As Diane Vaughan says in her book ‘The Challenger Launch Decision:

“Each person occupies a different position in the world, which leads to a unique set of experiences, assumptions and expectations about the situations and objects he or she encounters. From integrated sets of assumptions, expectations and experience, individuals construct a worldview, or frame of reference, that shapes their interpretations of objects and experiences. Risk is not a fixed attribute of some object, but constructed by individuals from past experience and present circumstances and conferred upon the subject or situation. Individuals assess risk as they assess everything else-through the filtering lens of individual worldview. Risk is in the eye of the beholder; it can be present or absent in the same situation or object, or, if present, present to a greater or lesser extent."


See it through their eyes

People’s judgement of risks and human behavior can become significantly affected by the effects of hindsight. The outcome of an event will alter the degree to which people feel there is a need for accountability. The same mistake can have very different outcomes.  And a mistake with a bad outcome is actually more likely to be considered "blameworthy" compared to this same mistake leading to a more positive outcome.
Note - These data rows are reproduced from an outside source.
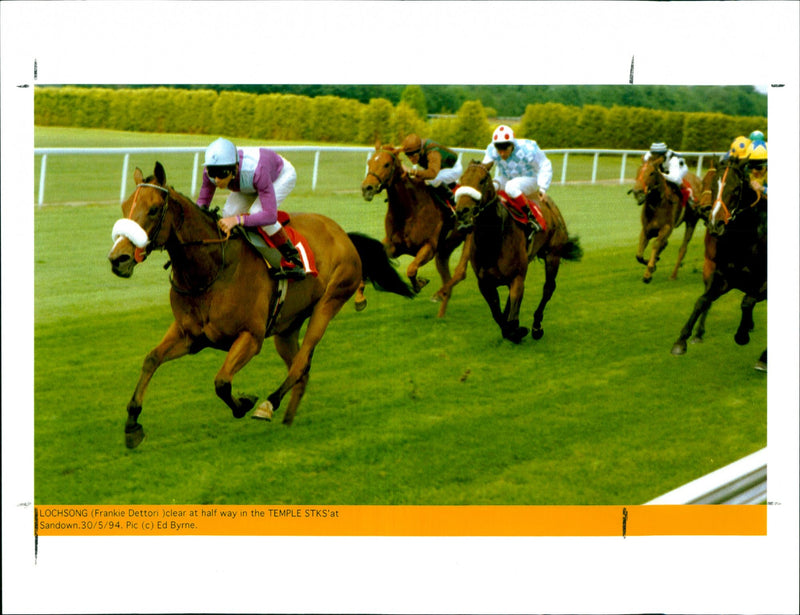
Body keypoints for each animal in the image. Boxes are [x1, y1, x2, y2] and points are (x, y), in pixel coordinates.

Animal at [109, 160, 416, 448]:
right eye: (124, 206)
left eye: (153, 209)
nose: (118, 259)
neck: (212, 268)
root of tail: (342, 234)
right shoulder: (190, 336)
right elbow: (151, 359)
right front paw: (132, 423)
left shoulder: (251, 337)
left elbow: (222, 382)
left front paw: (244, 402)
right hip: (287, 328)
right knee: (301, 370)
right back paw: (287, 421)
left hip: (329, 302)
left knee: (301, 362)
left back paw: (269, 404)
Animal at [360, 144, 468, 318]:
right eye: (369, 162)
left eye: (386, 164)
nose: (366, 188)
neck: (410, 210)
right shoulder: (392, 245)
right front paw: (359, 299)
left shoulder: (429, 247)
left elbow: (411, 270)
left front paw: (419, 284)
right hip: (445, 250)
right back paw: (441, 312)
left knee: (460, 272)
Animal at [454, 161, 584, 344]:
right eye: (461, 179)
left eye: (482, 180)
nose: (462, 210)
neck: (492, 242)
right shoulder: (484, 282)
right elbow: (498, 316)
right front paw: (511, 330)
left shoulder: (517, 276)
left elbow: (512, 316)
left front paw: (518, 330)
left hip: (553, 254)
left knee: (548, 287)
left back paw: (537, 326)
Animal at [632, 156, 700, 286]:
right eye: (638, 171)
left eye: (651, 173)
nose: (637, 191)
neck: (657, 205)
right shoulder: (646, 229)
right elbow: (639, 255)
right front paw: (652, 264)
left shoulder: (666, 227)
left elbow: (656, 244)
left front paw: (648, 274)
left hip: (691, 221)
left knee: (683, 248)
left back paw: (673, 275)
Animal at [668, 158, 768, 370]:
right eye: (714, 186)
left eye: (736, 189)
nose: (716, 223)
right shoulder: (724, 277)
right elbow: (702, 300)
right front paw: (681, 341)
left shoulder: (763, 285)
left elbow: (747, 301)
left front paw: (742, 335)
Here is where Just Culture can play a paramount role in the judiciary system. Just Culture is not about matching consequences with outcome. With knowledge of outcome, it becomes almost impossible to go back and understand the decisions and actions made by somebody who did not yet have that knowledge of outcome.
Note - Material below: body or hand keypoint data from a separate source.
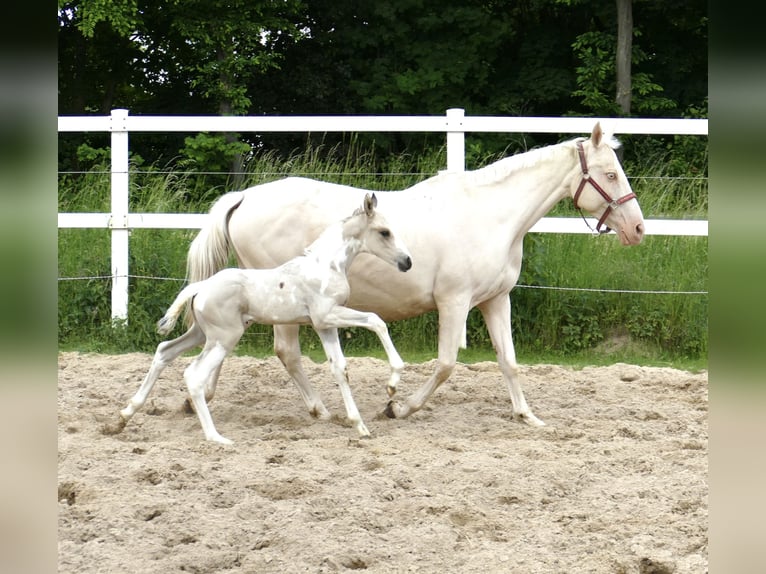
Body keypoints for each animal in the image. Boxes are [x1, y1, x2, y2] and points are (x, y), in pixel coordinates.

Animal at [108, 194, 413, 444]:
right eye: (384, 232)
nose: (407, 262)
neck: (326, 266)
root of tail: (200, 287)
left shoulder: (324, 325)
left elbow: (340, 369)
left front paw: (360, 426)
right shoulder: (327, 314)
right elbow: (376, 320)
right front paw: (392, 383)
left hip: (201, 333)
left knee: (164, 351)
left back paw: (124, 416)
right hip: (224, 337)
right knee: (193, 375)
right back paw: (216, 437)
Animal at [186, 122, 645, 428]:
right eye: (609, 174)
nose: (638, 228)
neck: (491, 215)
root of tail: (245, 196)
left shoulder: (496, 300)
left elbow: (509, 361)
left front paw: (527, 415)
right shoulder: (454, 302)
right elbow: (445, 365)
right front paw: (397, 406)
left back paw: (198, 398)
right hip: (282, 302)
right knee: (286, 353)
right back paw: (319, 409)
Sidney Dekker, author of the famous book "Just Culture", states that

“The challenge if we really want to know whether people anticipated risks correctly is to see the world through their eyes, without knowledge of outcome, without knowing exactly which piece of data will turn out critical afterwards"

The right explanation of why "the crew failed to..." or why "the technician didn't apply the right technique..." will have the potential to change, or not, the decision of a judge to prosecute.

EUROCONTROL and IFATCA, in association with ECA, have developed an ambitious programme called ‘Prosecutor Expert Course’.  The key objective is to bridge the gap between judiciary and aviation worlds by bringing together aviation safety experts and representatives of the judiciary representatives.  

The Course proves to be an effective tool to raise awareness of each side with regards to the needs and difficulties of the other. And their main output is not only to equip expert pilots and controllers with the knowledge and skills necessary to assist prosecutors and judges if there is ever a need to conduct a judicial investigation into an aviation event, but also to educate judicial delegates about the aviation safety technical aspects and to give them some hints about aviation front-end users’ roles and responsibilities in a complex operational environment.

This, interaction and exchange of views between safety experts and judicial representatives, will lead to better, more well-informed judicial decisions and will increase the level of trust of aviation professionals in the legal system. And this is what Just Culture is about.